Sunday, November 8, 2009

Money & Business

Can America Keep Up?

Why so many smart folks fear that the United States is falling behind in the race for global economic leadership

By Richard J. Newman
Posted 3/19/06
Page 5 of 6

Lands of opportunity. Lots of other overseas companies are luring the best and brightest away from America, especially students who have come here to study. David Heenan, author of Flight Capital, estimates that several hundred foreign-born professionals leave the United States every day--"exactly the kinds of people we should be keeping our hooks into." Many are lured back home by exploding opportunity, high incomes, and generous government support for scientific research. Singapore, for instance, has set up a huge government-funded biotechnology R&D complex that has drawn leading experts from the United States and elsewhere--partly because it supports stem cell research, which gets little U.S. public funding on account of political battles over the use of fetal tissue, highly controversial among conservatives. "We have no incentives at the national level," says Heenan. "We're losing our glow to some of these folks." Iceland has become a hub for genetic research, buoyed by government policies that permit the collection of anonymous DNA data from every citizen. The South Korean government's push to equip every home with a broadband connection is producing one of the most Net-savvy populations on the planet. "The U.S. used to be the mecca for the innovative technology of the future," says John Mullen, stateside CEO of DHL, the global shipping company. "Now the rest of the world is developing that capability. It's weakening the whole power base of the U.S."

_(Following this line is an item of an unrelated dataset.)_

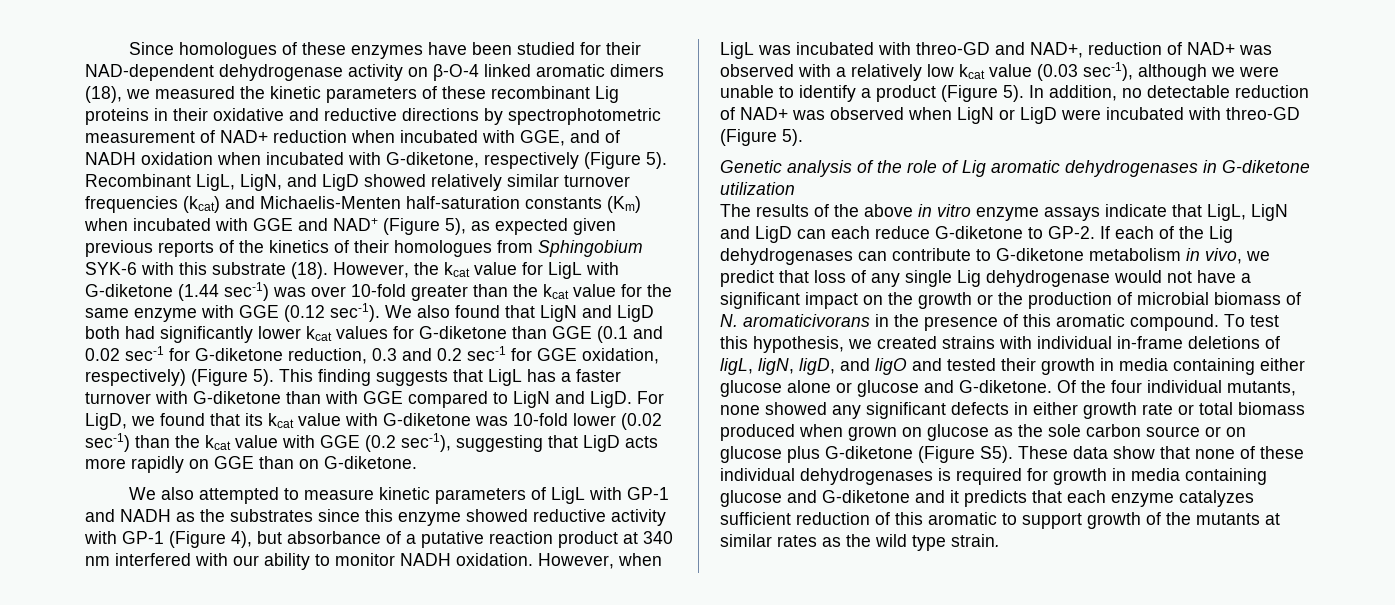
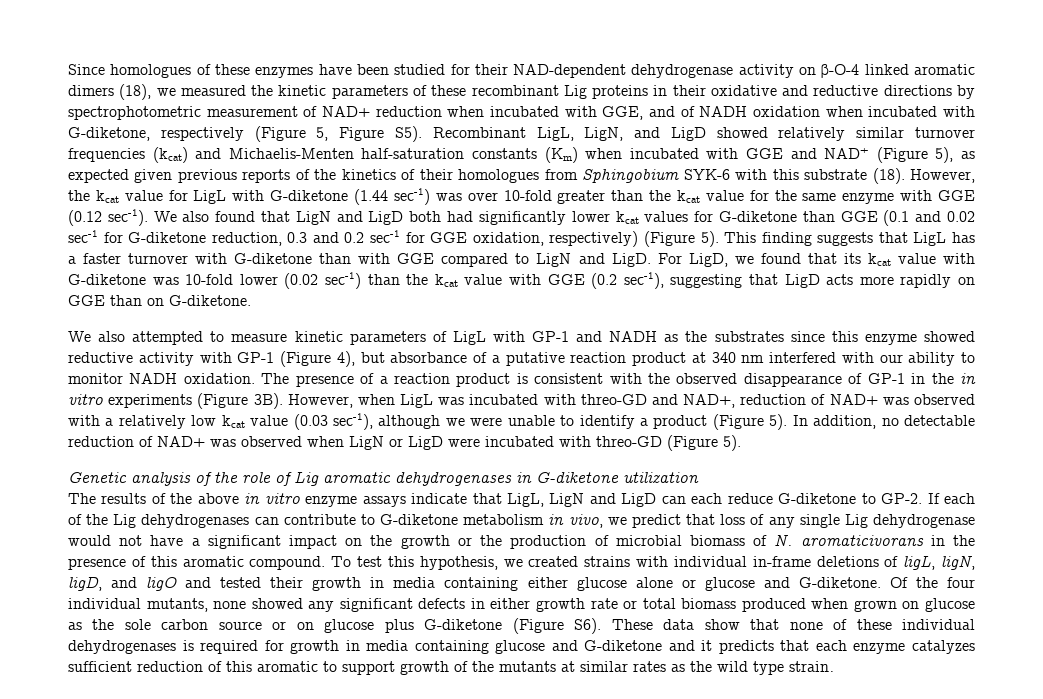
[646,152,667,169] 5). -> [316,126,422,142] 5, Figure S5).
(533, 559) none -> [261,373,977,387] [68,393,283,409] The presence of a reaction product is consistent with the observed disappearance of GP-1 in the in vitro experiments (Figure 3B).
[980,446,1013,463] S5). -> [574,618,602,634] S6).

Compared with activist governments in China, India, South Korea, and other countries, which generously subsidize technology and innovation, America's policymakers have generally taken a laissez-faire approach. Some think it's time to take a more aggressive tack. "We like to let market forces prevail," says Bob Cohen of the Economic Strategy Institute, a Washington, D.C., think tank, "but that doesn't assure we have better access to services and technology." Even some corporate leaders, typically wary of government intervention, agree. Yahoo!, for instance, is interested in generating webcasts and other educational services featuring some of the world's best instructors, so that lectures and presentations now offered to a privileged few could reach a much bigger audience. But it probably won't happen in the United States--at least not first--since the country ranks 12th in the number of broadband subscribers per 100 inhabitants. South Korea, Singapore, and several European countries would make better test beds. "The U.S. is not in a leadership position as it relates to broadband," Yahoo! CEO Terry Semel said at a conference in New York last fall. "If it were a government priority ... what it could do in terms of jobs, healthcare, and other things we could do for our country."

President Bush's "competitiveness initiative," supported by several bills pending in Congress, is designed to improve public education, encourage more students to pursue science degrees, and goose technology research. Specific proposals include doubling the budget of the National Science Foundation, offering stipends to graduate students who specialize in math and science, and establishing a permanent federal R&D tax credit for U.S. corporations. But even if millions of dollars of funding materializes, that would do very little to address other major shortcomings. "Everything we're doing is the status quo," argues Ron Hira, author of Outsourcing America and a professor at the Rochester Institute of Technology. "Investing in K-12 . ... How does that help a 43-year-old displaced worker? China and India, meanwhile, are playing a very smart game of industrial policy."